One of my favourtie sounds from Japan and the one I probably will miss the most is the ever present sound of the frogs in the ricefields. For several months of the year all the ricefileds are flooded as the rice is planted and grows to maturity, during this time almost every rice field becomes a home to dozens of frogs. Across any rural area this results in contant background hum of the frogs. Far from being annoying I always found this to be the sound that really made me realize I was living in the country and was a surpizingly relaxing sound.

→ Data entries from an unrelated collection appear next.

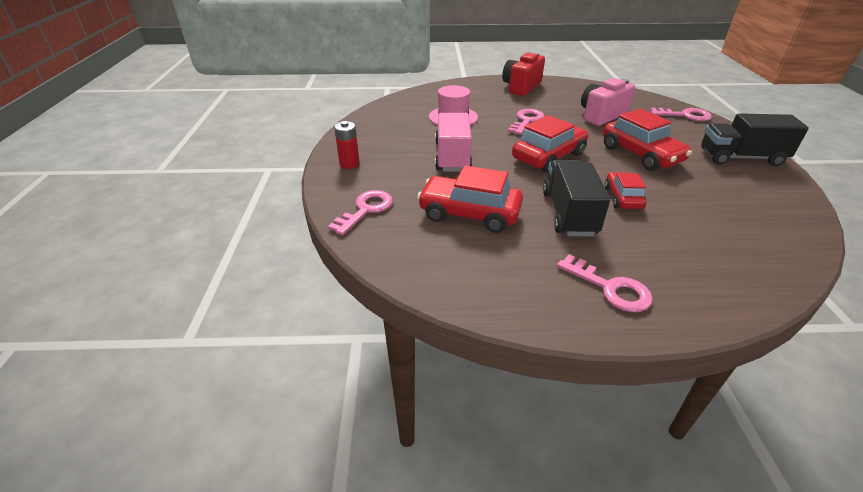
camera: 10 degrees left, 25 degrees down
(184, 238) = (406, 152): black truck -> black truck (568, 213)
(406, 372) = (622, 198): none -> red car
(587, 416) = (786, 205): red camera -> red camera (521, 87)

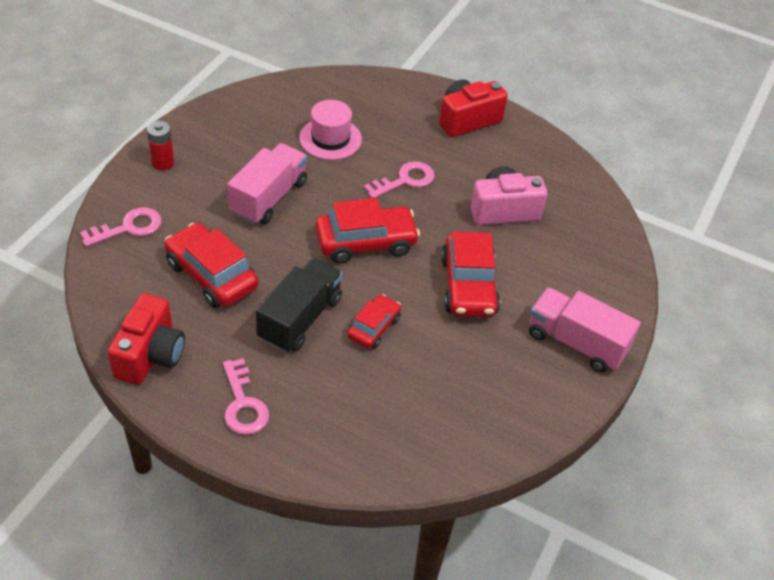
camera: 25 degrees right, 10 degrees up
(489, 288) = (150, 355): none -> red camera
(685, 115) = (608, 256): pink key -> none
(741, 157) = (576, 343): black truck -> pink truck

Anna is visiting me in Tokyo for a few days which I am really happy about. She is still living 700km north of Tokyo in Sannohe while I am down here so I miss her heaps and its great to have her here for a while. We decided to go an visit Mount Takao which is about an hour west of Tokyo on the Takao line (go figure!)
Its still quite warm weather and all the Japanese insects are out in force while the weather is good. Japan must have some of the loudest common insects int he world, and I have noticed already that I can tell where in Japan I am by the sound the insects make, there must be different species everywhere. I really like the sounds of the Japanese insects even though they are very loud, they just make me feel like I am Japan more than anything else. this is probably because they are in every single Japanese anime ever made I think.
I think the insects are Cicadas as they are up in the trees and generally crickets are underground. The bugs themselves are huge, about the size of a child's fist and each individual insect can produce a really loud sound all on its own. I managed to get some good general ambiance as well as a couple of specific close up recordings from on bug on a tree trunk (that's how I know how big they are). I would love to record the insects in Tokyo city as well as they have a different sound again, but Tokyo is so noisy its hard not to capture lots of traffic as well.